Microorganisms and their Scientific Names
Have you ever wondered which of the millions of bacteria are the greatest concern to humans? This list of scientific names of common bacteria provides basic information about the most common bacteria that can be harmful to humans.
The Most Common Bacteria
There are many types of bacteria, and scientists have spent many years culturing and studying their properties. The scientific name for the most common bacteria is Escherichia coli. E. coli was discovered by Theodore Escherich. This bacterium is found in the intestinal tract of every individual and helps breakdown food. It is also found in hot springs and radioactive waste, so it can exist in widely diverse environments. E. coli are highly concentrated in stool and can contaminate the urinary tract, resulting in infection. E. coli have a Gram- negative rod.

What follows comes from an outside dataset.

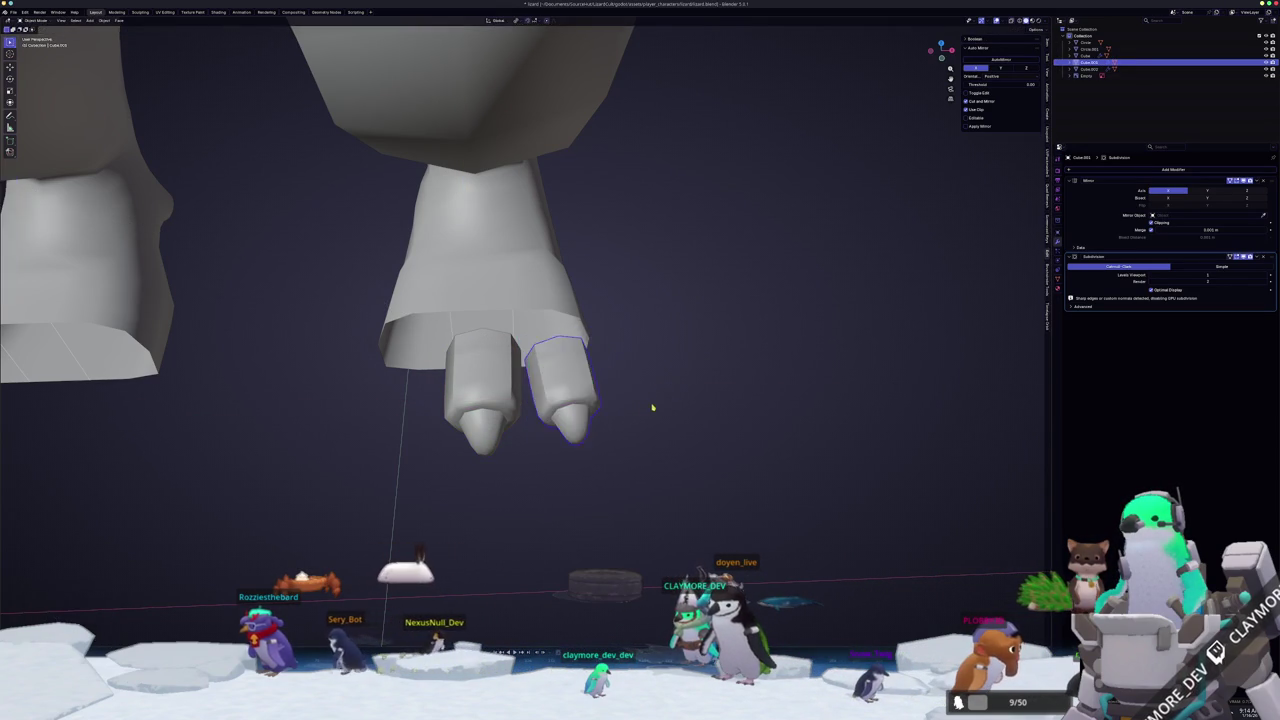
middle_drag(651, 406, 630, 370)
scroll(619, 354, up, 3)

The scientific name for the bacteria that are found on skin and other mucus membranes is Staphylococcus. Staphylococci have two varieties, Staphylococcus aureus and Staphylococcus epidermidis. Staph epidermidis is found on skin and mucus membranes and does not typically cause disease. It does need to be distinguished in the laboratory from Staph aureus, however, which can cause serious infections. Staph aureus is present in the nasal passages, as well as the skin. The color of Staph aureus is golden yellow on blood agar, which is why it is named "aureus." Staph epidermidis grows white colonies on blood agar. Staph epidermidis is named for its predominant presence on the skin.

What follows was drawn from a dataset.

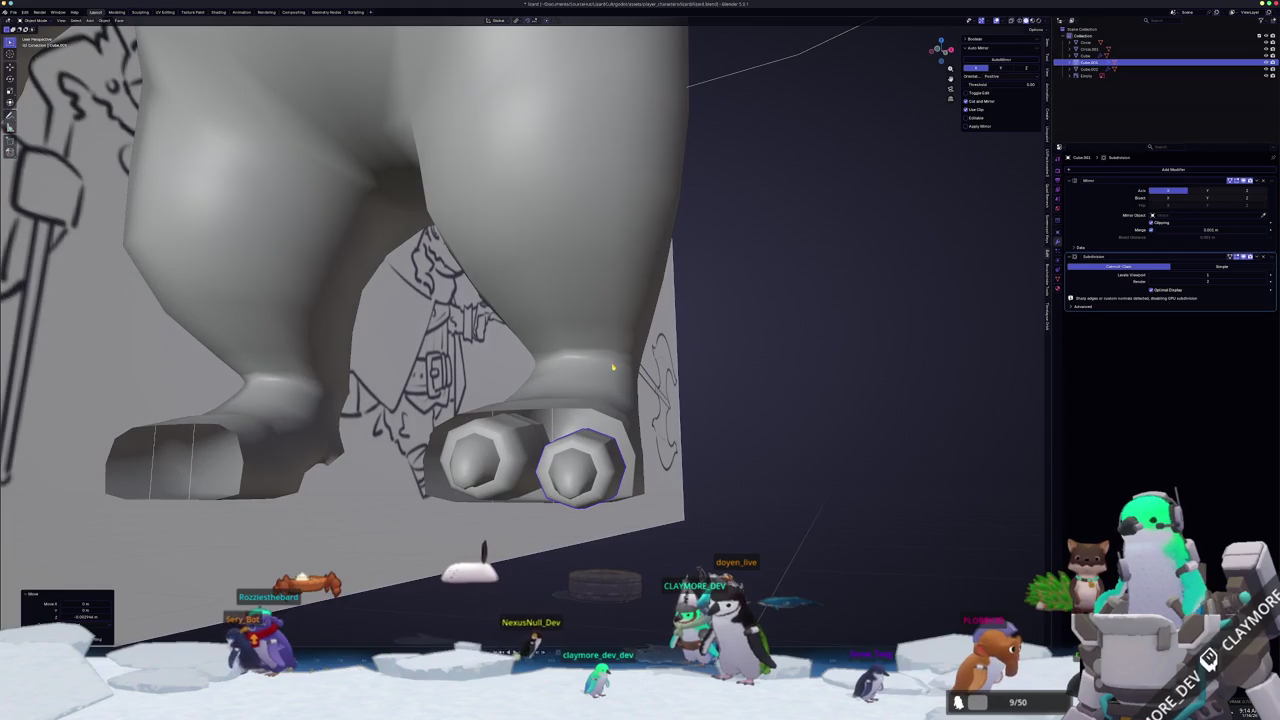
key(KP_1)
click(480, 455)
- Move the left and right toes along Z so both sit at the same height
key(g)
key(z)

There are several varieties of Streptococci. Streptococci pyogenes is a Group A Strep, which can cause sore throat, particularly when an individual's immune system is depressed. Another variation is Streptococci pneumonia, which can cause pneumonia and other respiratory problems. Streptococci are distinguished by their hemolytic action on blood agar. Group A Strep cause a breakdown in blood, giving a clear area around the colony growing on blood agar. These are called beta-hemolytic strep.
Salmonella and Shigella
Salmonella species and Shigella species inhabit the rectum and stool. They are often found as contaminants in food or acquired by handling animal manure. Salmonella is found in raw chicken and eggs and is a major source of food poisoning. Shigella can attach to the intestinal wall, causing bleeding. Both Salmonella and Shigella infections can cause severe diarrhea. These are easily transmitted person-to-person, so handwashing is essential.
Salmonella was named after the man who discovered it, Daniel Salmon. Shigella derives its name from a Japanese microbiologist, Kiyoshi Shiga. Salmonella and Shigella are both Gram-negative rods.

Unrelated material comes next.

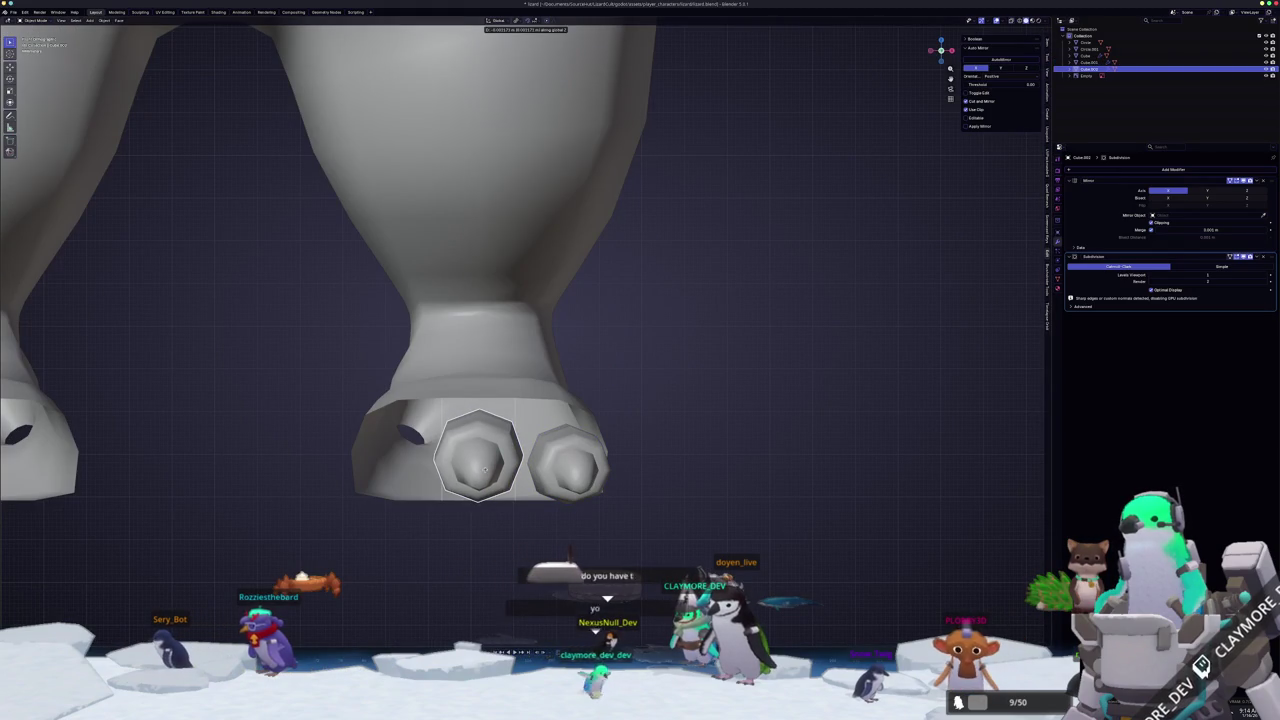
click(577, 474)
key(g)
key(z)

Another bacteria that can cause severe diahrrea is Campylobacter. Patient stool specimens cotaining these bacteria will be liquid and may have blood in them. Campylobacter is a curved-shaped Gram-negative organism.
Klebsiella species is a Gram-negative rod and is often found in hospital patients. Klebsiella pneumonia affects the lungs and can cause pneumonia.
Proteus are Gram-negative rods that are commonly found in the intestinal tract, along with E. coli. Proteus mirabilis is prolific in soil and water and can become infective when an open sore or cut becomes dirty.